- Born: Дамјан Љубибратић
- Other names: Damjan the Serb
- Occupations: Serbian Orthodox monk and diplomat
- Known for: the secretary of Patriarch Jovan Kantul

= Damjan Ljubibratić =

Serbian Orthodox monk and diplomat

Damjan Ljubibratić (Дамјан Љубибратић), known as Damjan the Serb (Дамјан Србин) was a Serbian Orthodox monk and diplomat, the secretary of Patriarch Jovan Kantul (s. 1592–1614).

==Life==

===Origin===
Ljubibratić hailed from the Trebinje region, and was a descendant of the Ljubibratić noble family. He was a monk of the Patriarchal Monastery of Peć, and became the secretary of Patriarch Jovan Kantul.
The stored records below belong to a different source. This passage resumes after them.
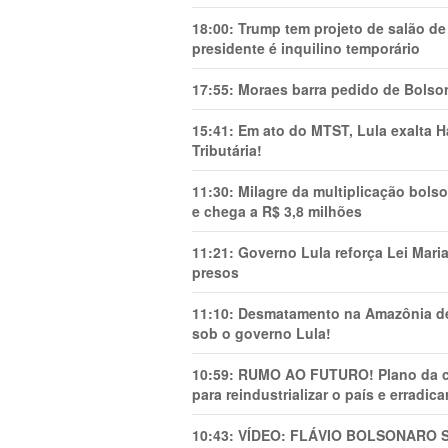
18:00:
Trump tem projeto de salão de
presidente é inquilino temporário
17:55:
Moraes barra pedido de Bolson
15:41:
Em ato do MTST, Lula exalta H
Tributária!
11:30:
Milagre da multiplicação bolso
e chega a R$ 3,8 milhões
11:21:
Governo Lula reforça Lei Mari
presos
11:10:
Desmatamento na Amazônia de
sob o governo Lula!
10:59:
RUMO AO FUTURO! Plano da cha
para reindustrializar o país e erradic
10:43:
VÍDEO: FLÁVIO BOLSONARO 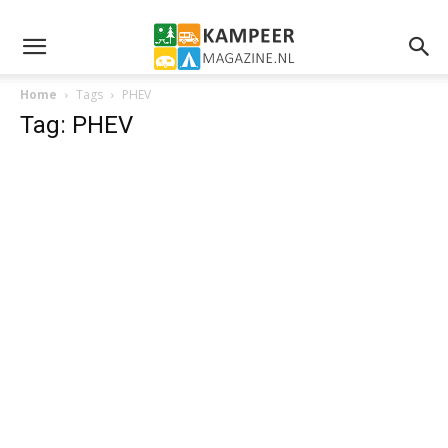
Home
Tags
PHEV
Tag: PHEV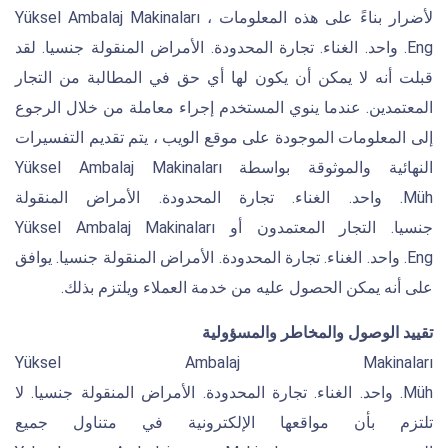
لأضرار بناءً على هذه المعلومات ، Yüksel Ambalaj Makinaları
Eng. واحد. الغناء. تجارة المحدودة. الأمراض المنقولة جنسيا. لقد
قبلت أنه لا يمكن أن يكون لها أي حق في المطالبة من التجار
المعتمدين. عندما ينوي المستخدم إجراء معاملة من خلال الرجوع
إلى المعلومات الموجودة على موقع الويب ، يتم تقديم التفسيرات
النهائية والموثوقة بواسطة Yüksel Ambalaj Makinaları
Müh. واحد. الغناء. تجارة المحدودة. الأمراض المنقولة
جنسيا. التجار المعتمدون أو Yüksel Ambalaj Makinaları
Eng. واحد. الغناء. تجارة المحدودة. الأمراض المنقولة جنسيا. يوافق
على أنه يمكن الحصول عليه من خدمة العملاء ويلتزم بذلك.
تقييد الوصول والمخاطر والمسؤولية
Yüksel Ambalaj Makinaları
Müh. واحد. الغناء. تجارة المحدودة. الأمراض المنقولة جنسيا. لا
تلتزم بأن مواقعها الإلكترونية في متناول جميع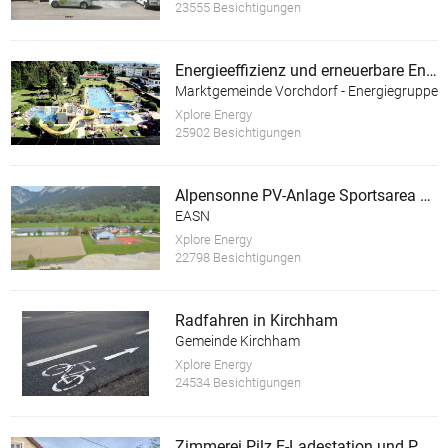
23555 Besichtigungen
Energieeffizienz und erneuerbare Energie im Almtalbad Vorchdorf
Marktgemeinde Vorchdorf - Energiegruppe
Xplore Energy
25902 Besichtigungen
Alpensonne PV-Anlage Sportsarea Grimming
EASN
Xplore Energy
22798 Besichtigungen
Radfahren in Kirchham
Gemeinde Kirchham
Xplore Energy
24534 Besichtigungen
Zimmerei Pilz E-Ladestation und PV Anlage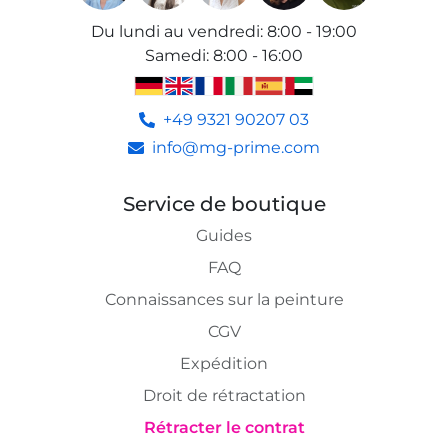
Du lundi au vendredi
:
8:00 - 19:00
Samedi
:
8:00 - 16:00
+49 9321 90207 03
info@mg-prime.com
Service de boutique
Guides
FAQ
Connaissances sur la peinture
CGV
Expédition
Droit de rétractation
Rétracter le contrat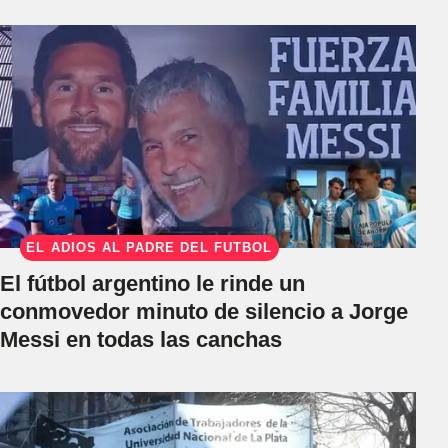
EL ADIÓS AL PADRE DEL FÚTBOL
El fútbol argentino le rinde un
conmovedor minuto de silencio a Jorge
Messi en todas las canchas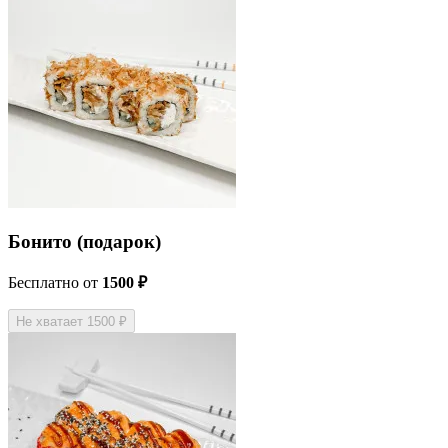
Бонито (подарок)
Бесплатно
от
1500 ₽
Не хватает 1500 ₽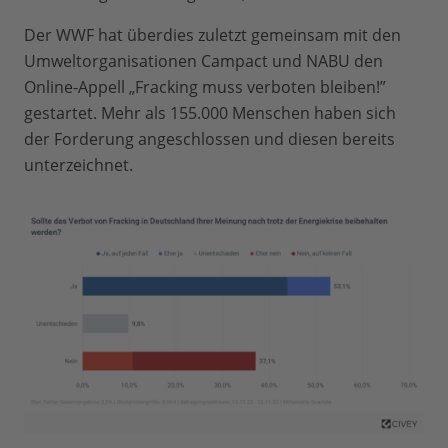
Der WWF hat überdies zuletzt gemeinsam mit den
Umweltorganisationen Campact und NABU den
Online-Appell „Fracking muss verboten bleiben!”
gestartet. Mehr als 155.000 Menschen haben sich
der Forderung angeschlossen und diesen bereits
unterzeichnet.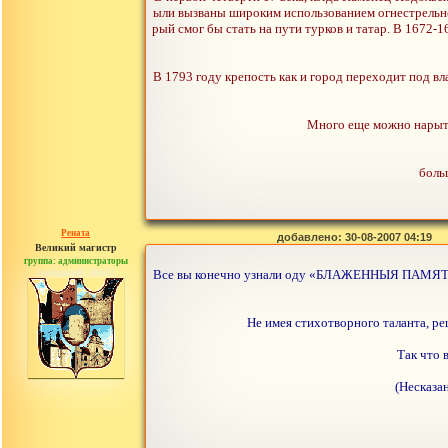
ыли вызваны широким использованием огнестрельног
рый смог бы стать на пути турков и татар. В 1672
В 1793 году крепость как и город переходит под в
Много еще можно нарыть 
боль
Рената
добавлено: 30-08-2007 04:19
Великий магистр
группа: администраторы
сообщений: 30442
Все вы конечно узнали оду «БЛАЖЕННЫЯ ПА
Не имея стихотворного таланта, р
Так что 
(Несказа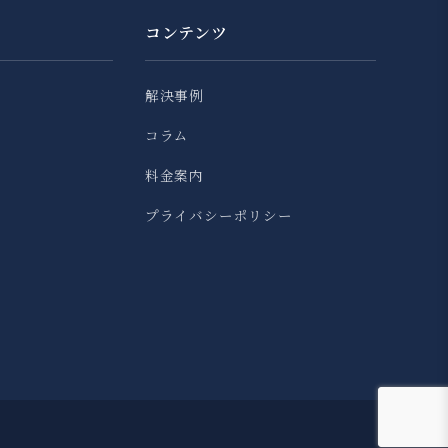
コンテンツ
解決事例
コラム
料金案内
プライバシーポリシー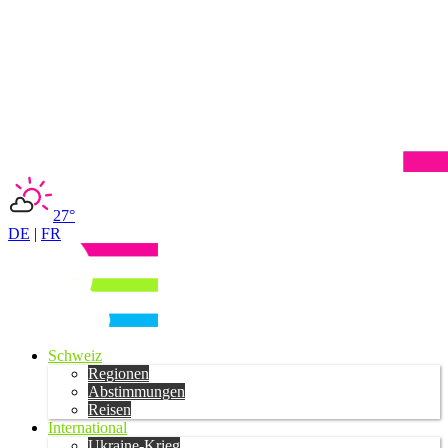
27°
DE
|
FR
Schweiz
Regionen
Abstimmungen
Reisen
International
Ukraine-Krieg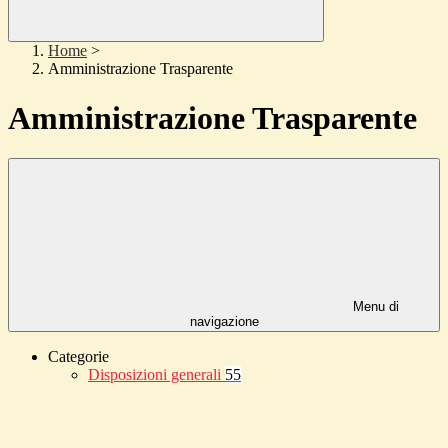
Home
>
Amministrazione Trasparente
Amministrazione Trasparente
Menu di
navigazione
Categorie
Disposizioni generali
55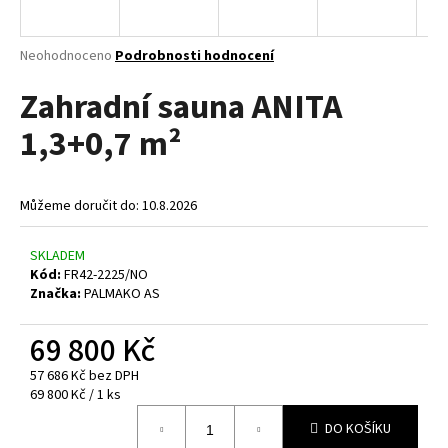
a
j
Průměrné
Neohodnoceno
Podrobnosti hodnocení
í
hodnocení
Zahradní sauna ANITA
produktu
t
je
?
1,3+0,7 m²
0,0
z
5
hvězdiček.
Můžeme doručit do:
10.8.2026
HLEDAT
SKLADEM
Kód:
FR42-2225/NO
Značka:
PALMAKO AS
D
o
69 800 Kč
p
57 686 Kč bez DPH
o
Měrná
69 800 Kč / 1 ks
r
cena:
u
DO KOŠÍKU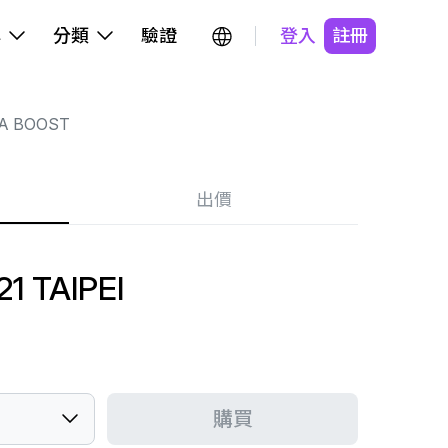
牌
分類
驗證
登入
註冊
A BOOST
出價
1 TAIPEI
購買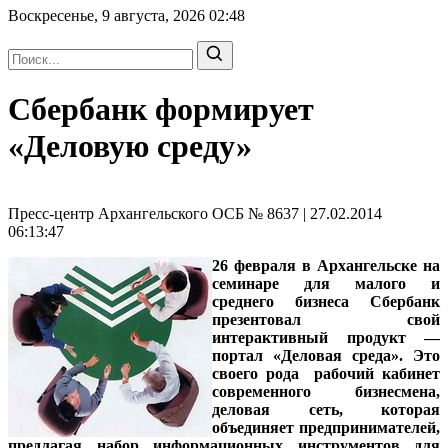
Воскресенье, 9 августа, 2026
02:48
Сбербанк формирует
«Деловую среду»
Пресс-центр Архангельского ОСБ № 8637 | 27.02.2014
06:13:47
26 февраля в Архангельске на
семинаре для малого и
среднего бизнеса Сбербанк
презентовал свой
интерактивный продукт —
портал «Деловая среда». Это
своего рода рабочий кабинет
современного бизнесмена,
деловая сеть, которая
объединяет предпринимателей,
предлагая набор информационных инструментов для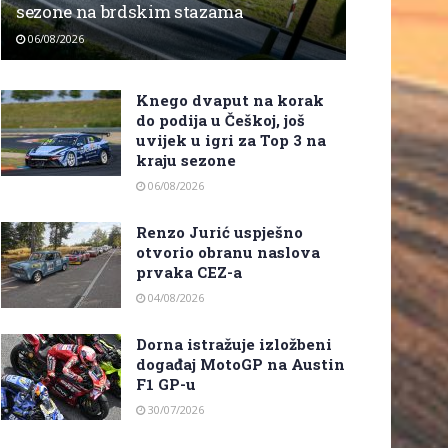
sezone na brdskim stazama
06/08/2026
Knego dvaput na korak
do podija u Češkoj, još
uvijek u igri za Top 3 na
kraju sezone
06/08/2026
Renzo Jurić uspješno
otvorio obranu naslova
prvaka CEZ-a
04/08/2026
Dorna istražuje izložbeni
događaj MotoGP na Austin
F1 GP-u
30/07/2026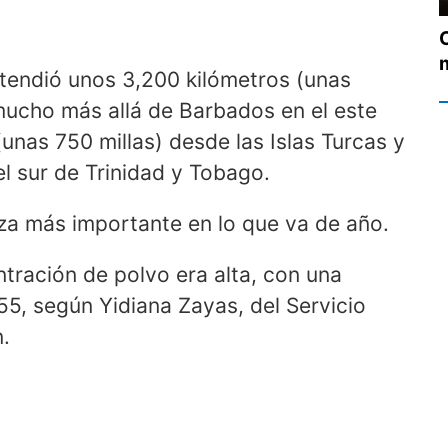
xtendió unos 3,200 kilómetros (unas
mucho más allá de Barbados en el este
(unas 750 millas) desde las Islas Turcas y
el sur de Trinidad y Tobago.
eza más importante en lo que va de año.
ntración de polvo era alta, con una
55, según Yidiana Zayas, del Servicio
.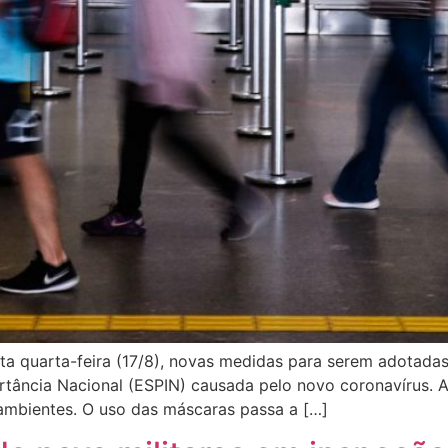
sta quarta-feira (17/8), novas medidas para serem adotada
tância Nacional (ESPIN) causada pelo novo coronavírus. A
ambientes. O uso das máscaras passa a […]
He was the top diplomatic agent of the Herzegovina and Peć chieftains, who had put themselves at the leadership of the movement, which would organize the uprisal in Ottoman areas.

===Serb Uprising of 1596–97===

The Orthodox Christians in the Balkans sought the right moment to revolt against the Ottomans. Serbian, Greek, Bulgarian and Albanian monks visited European courts for help. The Banat Uprising (1594) had been aided by Serbian Orthodox metropolitans Rufim Njeguš of Cetinje and Visarion of Trebinje (s. 1590–1602). In 1596 revolts spread into Ottoman Montenegro and the neighbouring tribes in Herzegovina, especially under influence of Metropolitan Visarion. Visarion and the chieftains in Herzegovina asked the Pope for help. A Ragusan document from the beginning of 1596 claims that many Herzegovinian chieftains with the metropolitan gathered in the Trebinje Monastery where they swore oath "to give up and donate 20,000 heroes to the emperors' light." Grdan and the rebels were defeated on the Gacko Field sometime in 1597. The rebels then made peace with the Ottomans, and Grdan was forgiven by Ahmed Pasha Khadum. However, Grdan and Patriarch Jovan would continue to plan revolts against the Ottomans in the coming years.

===1599===
In April 1599, Damjan again gave the pope a letter from Patriarch Jovan Kantul.

===1604–05===

In 1604, Damjan enumerated these regions that were ready for uprisal: Dračevica, Zupci, Riđani, Nikšići, Banjani, Piva, Drobnjaci, Morača, Trebinje, Rudine, Gacko, Plana, Kolašin, Vraneš, Mileševo, Sjenica, Novi ...

In 1605, he went on a diplomatic mission to the Republic of Ragusa, discussing the redemption of some slaves from Senj.